Wrangler Environment Variables

wrangler secret put MCP_AUTH_TOKEN
wrangler d1 create memory-db
wrangler vectorize create memory-index --dimensions=384 --metric=cosine

Quick Start Guide

1. Initialize Resources: Run wrangler d1 create and wrangler vectorize create with dimensions=384. Note the database and index IDs.
2. Deploy Worker: Push the TypeScript implementation to Cloudflare. Bind D1, Vectorize, and AI services in wrangler.toml. Set MCP_AUTH_TOKEN via wrangler secret put.
3. Run Schema: Execute the D1 migration SQL in the Cloudflare dashboard or via wrangler d1 execute.
4. Connect Client: Add the MCP configuration JSON to your LLM client. Restart the application to register tools.
5. Verify Pipeline: Call store_note with test data, then fetch_context with a semantically related query. Confirm retrieval returns the correct entry within 200ms.
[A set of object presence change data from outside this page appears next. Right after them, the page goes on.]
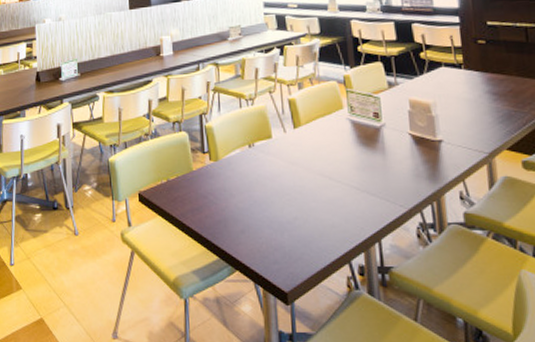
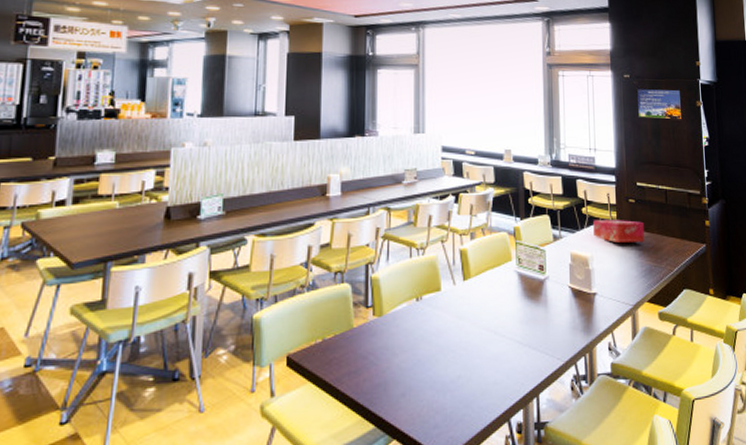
tissue box: none [434,63,500,87] -> present [593,220,645,242]

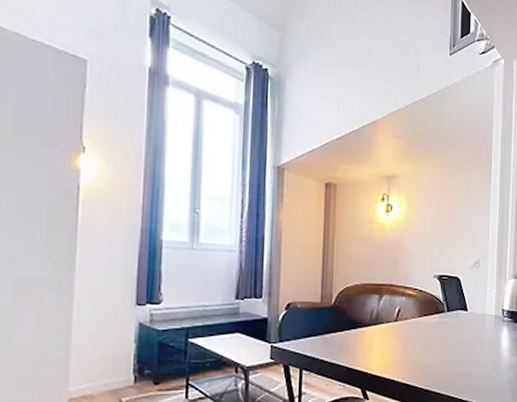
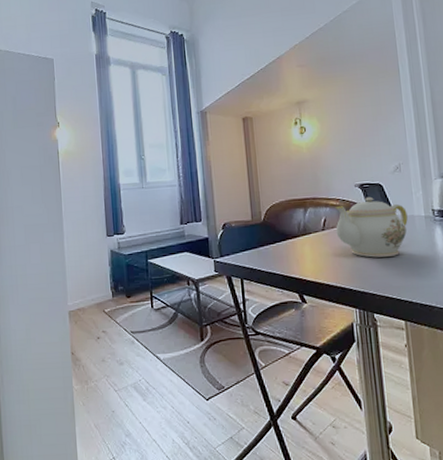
teapot: none [409,289,479,354] -> present [335,196,408,258]

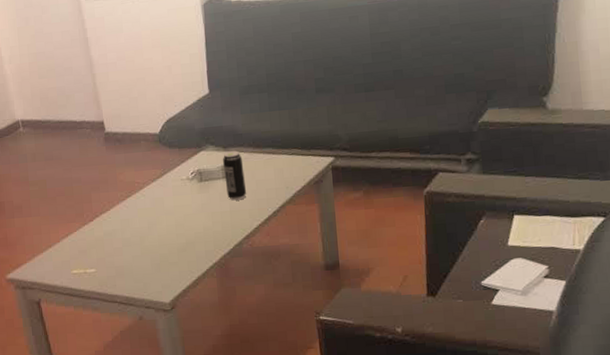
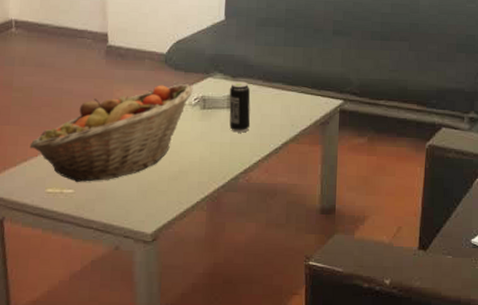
fruit basket: none [51,160,189,263] -> present [29,84,193,183]

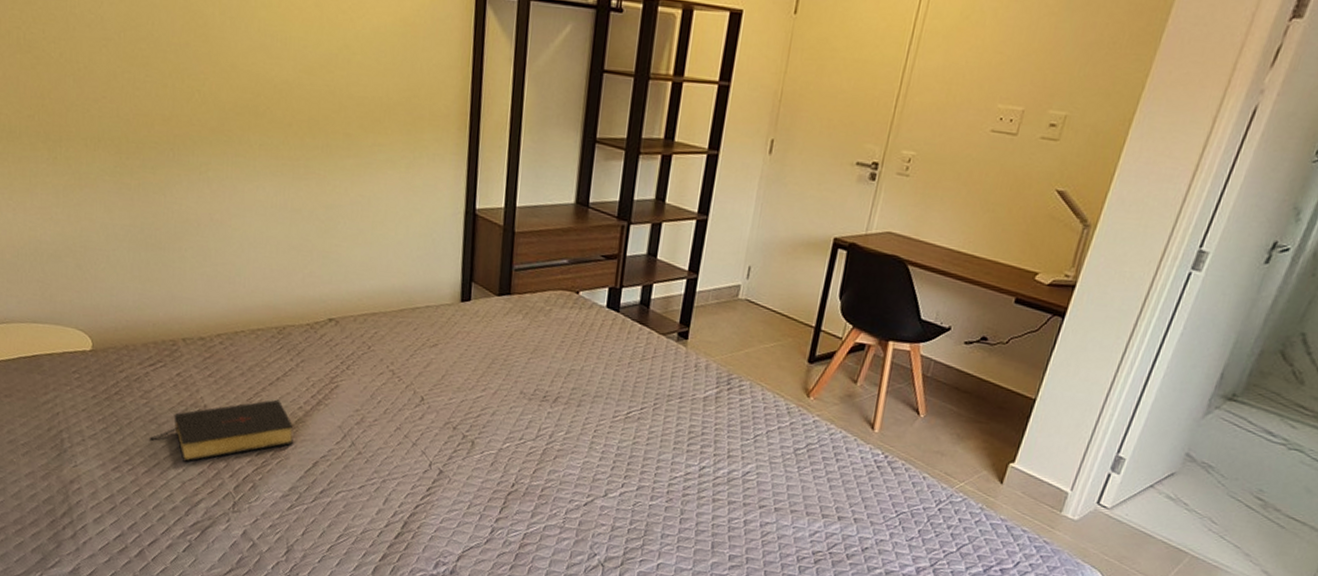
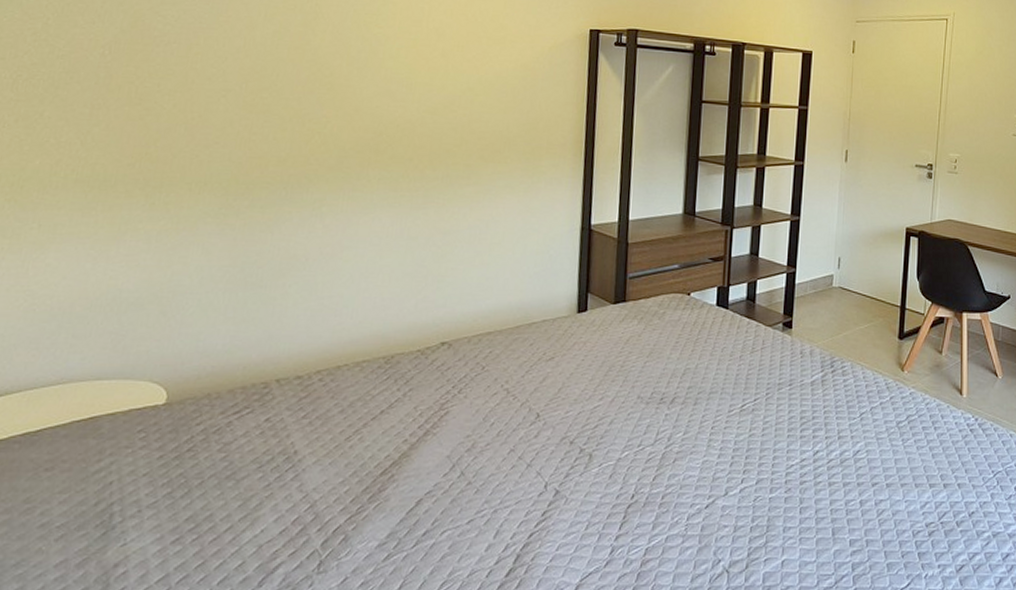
bible: present [150,399,294,462] -> none [223,435,396,520]

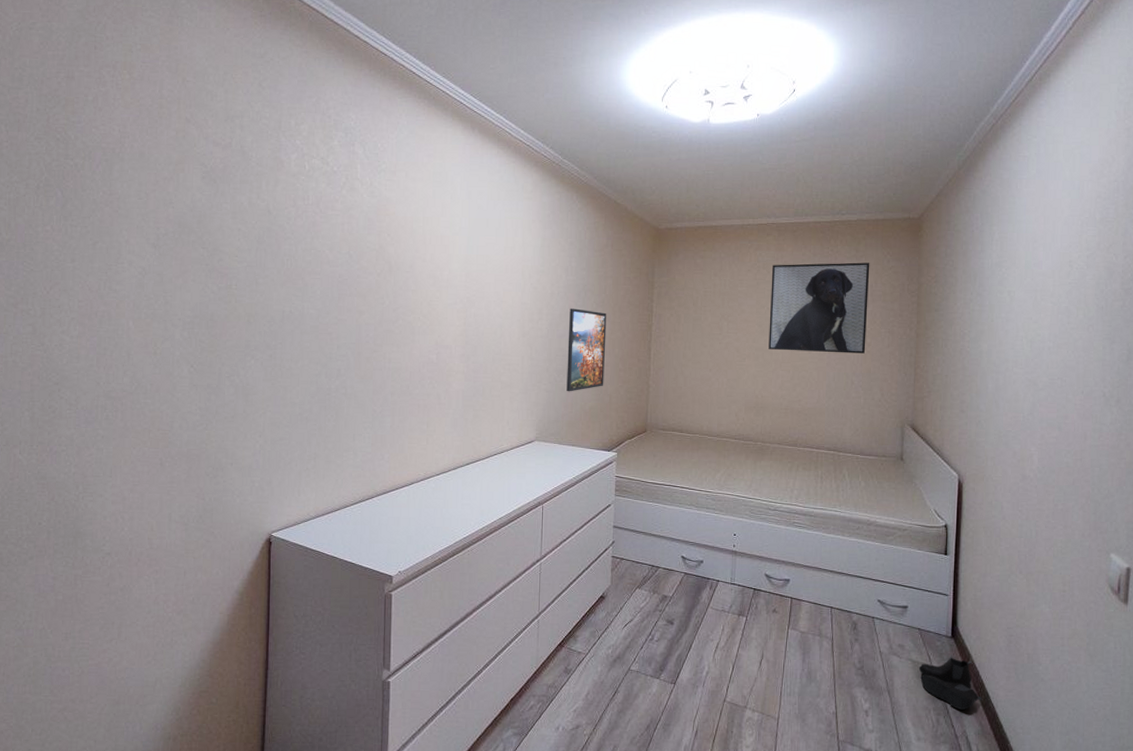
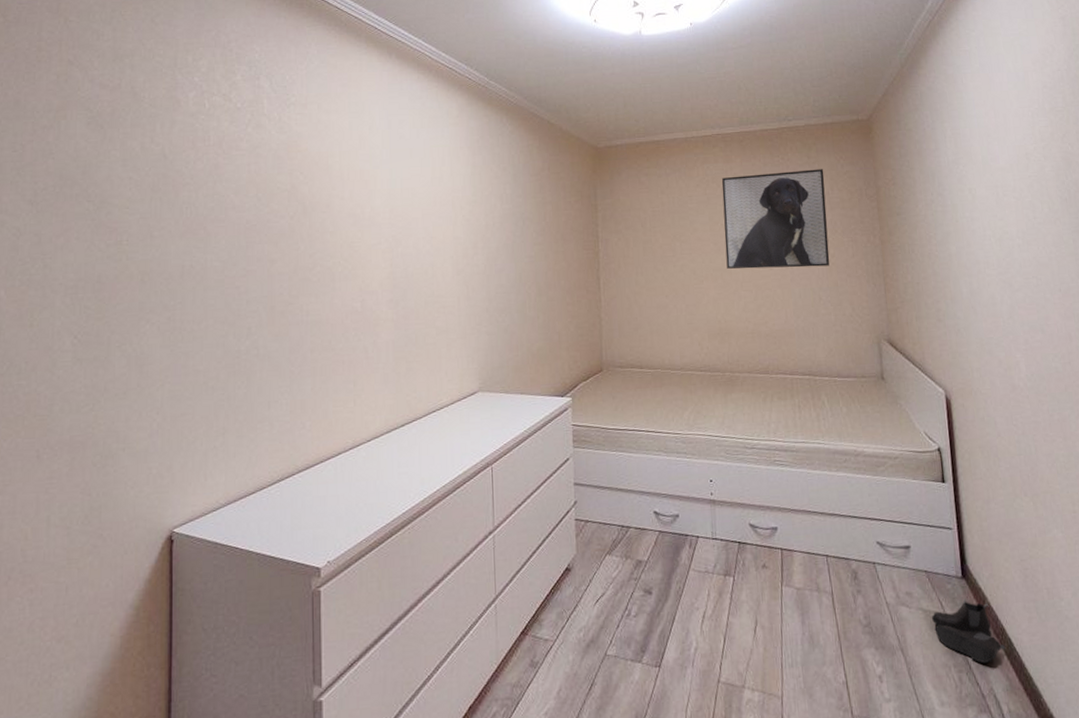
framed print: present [566,308,607,392] -> none [507,239,551,333]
This architecture transforms stateless LLM interactions into continuous, context-aware workflows. By decoupling memory storage from retrieval syntax and hosting the entire pipeline on edge infrastructure, you gain programmatic control without infrastructure overhead. The result is a reliable, queryable memory layer that scales with your usage and remains fully auditable.